У нас был запрет на ксероксы — бесконтрольно размножать тексты и изображения было запрещено. При «ненавистном царизме» шрифт грузили пудами — и буквочки эти складывались в подрывные листовки. И при том было принято жаловаться на несвободу! Запрещали, видите ли, печатать антиправительственные листовки открыто, а порой за них даже сажали. Лишь конспирация и спасала. Томские революционеры собирались одно время в усадьбе Хромова на улице Монастырской, при поддержке служителей (?!), в келье знаменитого старца Федора Кузьмича, тогда уже покойного… а то бы и его сагитировали. Многие, кстати, в том числе Лев Толстой, были уверены, что старец Федор Кузьмич — это скрывшийся от мира император Александр Первый. Ну и что? И отлично! Проникнуть в скит святого, да к тому же еще, возможно, бывшего императора, и обсуждать там подготовку к вооруженному восстанию — самое то! Считалось удалью снять квартиру, проводить там собрания, а потом исчезнуть, не заплатив обещанной суммы… Конспирация оправдывала все! Как бы революционерам без нее? Растоптали бы их. Покупалось и раздавалось боевикам оружие. Пристрелка его, правда, производилась не в келье (это время еще не пришло), а в лесу за городом. Без конспирации… вряд ли позволили бы.

Заметим, все это происходило в тяжелейший момент Русско-японской войны. Японцы блокировали бухту города Чемульпо — там был на стоянке русский крейсер «Варяг» и канонерское судно «Кореец». В японской флотилии было четырнадцать кораблей — и тем не менее экипажи «Варяга» и «Корейца» решили выйти из бухты и дать бой. Это один из самых героических моментов нашей истории. Даже сейчас, когда приходится туго, вдруг запоешь песню о «Варяге» — и появляются силы:

 

Наверх вы, товарищи, все по местам!

Последний парад наступает.

Врагу не сдается наш гордый «Варяг»,

Пощады никто не желает!

 

Геройская гибель «Варяга» вызвала взлет патриотизма в России, даже оппозиционные силы заявили, что на время войны прекращают свою деятельность… Но — не большевики! Эти, напротив, активизировались. Из воспоминаний Крамольникова:

«Началась война с Японией, и вскоре были выпущены листовки: “Товарищи! Царское правительство развязало войну с Японией!“, а также: “Жертвуйте, русские люди, на войну — фабрикант разбогатеет!“»

**ВЫДЕРЖКИ ИЗ ЗАПИСЕЙ:**

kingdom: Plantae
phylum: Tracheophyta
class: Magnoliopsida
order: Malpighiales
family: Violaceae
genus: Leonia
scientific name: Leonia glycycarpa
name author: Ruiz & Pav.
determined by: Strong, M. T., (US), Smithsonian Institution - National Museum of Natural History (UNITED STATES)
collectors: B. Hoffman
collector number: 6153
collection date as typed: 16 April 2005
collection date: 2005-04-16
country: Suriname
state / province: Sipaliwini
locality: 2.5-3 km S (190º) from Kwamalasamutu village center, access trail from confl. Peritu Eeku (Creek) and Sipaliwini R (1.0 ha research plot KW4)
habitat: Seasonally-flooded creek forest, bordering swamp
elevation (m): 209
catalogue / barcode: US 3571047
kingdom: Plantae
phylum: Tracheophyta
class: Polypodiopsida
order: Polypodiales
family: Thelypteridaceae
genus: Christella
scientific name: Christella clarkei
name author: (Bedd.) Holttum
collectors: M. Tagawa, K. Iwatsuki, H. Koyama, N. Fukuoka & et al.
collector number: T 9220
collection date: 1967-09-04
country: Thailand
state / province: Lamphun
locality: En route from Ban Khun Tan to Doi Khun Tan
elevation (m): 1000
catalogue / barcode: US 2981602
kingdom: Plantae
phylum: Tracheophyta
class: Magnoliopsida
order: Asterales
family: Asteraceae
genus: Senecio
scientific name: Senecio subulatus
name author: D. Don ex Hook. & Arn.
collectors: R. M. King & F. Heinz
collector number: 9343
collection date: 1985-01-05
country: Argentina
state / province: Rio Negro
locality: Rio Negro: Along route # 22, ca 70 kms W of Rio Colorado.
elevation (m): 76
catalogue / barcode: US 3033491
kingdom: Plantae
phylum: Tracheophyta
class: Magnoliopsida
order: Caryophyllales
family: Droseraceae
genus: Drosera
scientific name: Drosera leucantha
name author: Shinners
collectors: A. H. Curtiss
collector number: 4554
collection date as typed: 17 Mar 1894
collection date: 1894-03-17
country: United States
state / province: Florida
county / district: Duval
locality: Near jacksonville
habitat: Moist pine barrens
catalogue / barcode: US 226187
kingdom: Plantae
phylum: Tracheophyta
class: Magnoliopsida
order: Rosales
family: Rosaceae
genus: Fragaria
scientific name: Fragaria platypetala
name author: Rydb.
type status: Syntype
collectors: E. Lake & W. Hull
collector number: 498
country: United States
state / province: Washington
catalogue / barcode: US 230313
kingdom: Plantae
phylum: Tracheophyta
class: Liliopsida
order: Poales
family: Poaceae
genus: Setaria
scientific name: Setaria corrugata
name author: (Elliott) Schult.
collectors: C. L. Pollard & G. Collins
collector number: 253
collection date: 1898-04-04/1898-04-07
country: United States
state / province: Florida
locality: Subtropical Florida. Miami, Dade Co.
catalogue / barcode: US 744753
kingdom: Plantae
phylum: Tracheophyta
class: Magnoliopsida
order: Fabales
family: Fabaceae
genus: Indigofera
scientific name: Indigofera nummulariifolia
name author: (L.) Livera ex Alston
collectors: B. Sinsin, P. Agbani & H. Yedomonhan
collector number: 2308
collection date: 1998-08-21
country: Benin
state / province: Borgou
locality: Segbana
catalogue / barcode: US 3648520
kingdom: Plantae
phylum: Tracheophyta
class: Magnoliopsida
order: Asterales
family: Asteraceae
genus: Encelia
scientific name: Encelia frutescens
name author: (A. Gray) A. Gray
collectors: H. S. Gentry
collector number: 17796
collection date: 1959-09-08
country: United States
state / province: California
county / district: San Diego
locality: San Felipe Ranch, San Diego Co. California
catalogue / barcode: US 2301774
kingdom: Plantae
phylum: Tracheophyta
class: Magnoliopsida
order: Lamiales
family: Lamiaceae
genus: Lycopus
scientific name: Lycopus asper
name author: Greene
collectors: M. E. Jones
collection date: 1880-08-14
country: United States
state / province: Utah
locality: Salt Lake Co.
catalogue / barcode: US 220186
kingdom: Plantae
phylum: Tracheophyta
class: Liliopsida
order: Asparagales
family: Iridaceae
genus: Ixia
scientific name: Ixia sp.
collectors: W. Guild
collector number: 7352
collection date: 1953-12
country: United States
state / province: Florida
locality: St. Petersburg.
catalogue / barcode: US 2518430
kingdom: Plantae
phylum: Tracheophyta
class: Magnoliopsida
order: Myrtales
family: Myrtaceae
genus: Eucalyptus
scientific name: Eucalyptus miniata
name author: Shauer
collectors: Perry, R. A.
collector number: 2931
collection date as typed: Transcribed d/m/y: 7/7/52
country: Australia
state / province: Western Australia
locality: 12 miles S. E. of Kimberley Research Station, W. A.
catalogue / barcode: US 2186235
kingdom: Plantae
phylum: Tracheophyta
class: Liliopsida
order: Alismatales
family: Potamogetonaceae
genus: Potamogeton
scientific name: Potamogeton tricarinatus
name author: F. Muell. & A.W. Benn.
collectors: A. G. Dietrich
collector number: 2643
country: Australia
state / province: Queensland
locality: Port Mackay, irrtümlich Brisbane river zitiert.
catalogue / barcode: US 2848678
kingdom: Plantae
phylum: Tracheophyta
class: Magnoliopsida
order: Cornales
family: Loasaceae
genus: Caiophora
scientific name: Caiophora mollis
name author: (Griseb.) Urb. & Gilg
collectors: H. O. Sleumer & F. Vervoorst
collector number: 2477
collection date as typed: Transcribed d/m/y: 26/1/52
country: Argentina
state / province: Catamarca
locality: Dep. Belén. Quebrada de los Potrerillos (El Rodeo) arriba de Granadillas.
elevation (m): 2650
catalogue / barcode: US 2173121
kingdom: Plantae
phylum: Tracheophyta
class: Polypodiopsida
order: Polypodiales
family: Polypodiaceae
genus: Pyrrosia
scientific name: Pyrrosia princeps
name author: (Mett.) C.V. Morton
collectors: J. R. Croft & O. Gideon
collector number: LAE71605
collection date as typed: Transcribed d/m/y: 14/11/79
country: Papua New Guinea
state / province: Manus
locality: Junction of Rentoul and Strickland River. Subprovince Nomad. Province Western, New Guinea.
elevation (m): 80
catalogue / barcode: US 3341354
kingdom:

**ЦЕЛЬ ЗАДАНИЯ:**
Допишите следующую часть текста о конспирации томских революционеров, начав сразу после последней приведённой фразы. Записи никак не связаны с текстом о томских революционерах.

**ОТВЕТ К ЗАДАНИЮ:**
Листовки призывали бастовать рабочих Транссибирской магистрали —единственной дороги, по которой могли прийти воюющим подкрепление, боеприпасы, продукты. Чудовищно! Советские историки винят в поражении «прогнившую царскую клику», развязавшую ненужную народу войну — но и роль революционеров в поражении России тоже нельзя отметать.

Из воспоминаний Крамольникова:

«…с помощью сочувствующего нам телеграфиста удалось перехватить секретную телеграмму адмирала Стесселя царю о подготовке сдачи Порт-Артура… Сергей и Рябов внесли предложение напечатать ее листовкой — так, чтобы она была с виду похожа на расклеиваемые правительственные сообщения: на узеньком формате казенного образца, и сопроводить ее словами от комитета РСДРП: “Итак, последний козырь в этой войне скоро будет выбит из рук царского самодержавия! Русский рабочий класс, а вместе с ним и весь угнетенный народ, должен быть наготове, чтобы в удобный момент смело броситься на внутреннюю крепость царского самодержавия и на развалинах царского трона провозгласить народную республику. Смерть царской монархии! Да здравствует мир! Томский комитет РСДРП“.

Сергей вместе с Рябовым и обоими Кононовыми быстро распродали среди рабочих листовку по три копейки. Надо сказать, что талантливое проведение этого мероприятия так окрылило томский комитет, что он решился на очень рискованное дело. В Томске подвизался черносотенный архиепископ Макарий, который потом был московским митрополитом. Мы знали, что этот самый Макарий усиленно распространяет миссионерские брошюры. Нам удалось, через сочувствующего нам псаломщика из кафедрального собора, в несколько экземпляров этой брошюры вложить по нашей прокламации под заглавием “Царь и бог“. В конце богослужения “смиренный“ Макарий, благословляя молящихся, раздавал им нашу антирелигиозную прокламацию. Сенсация в Томске была неописуемая!»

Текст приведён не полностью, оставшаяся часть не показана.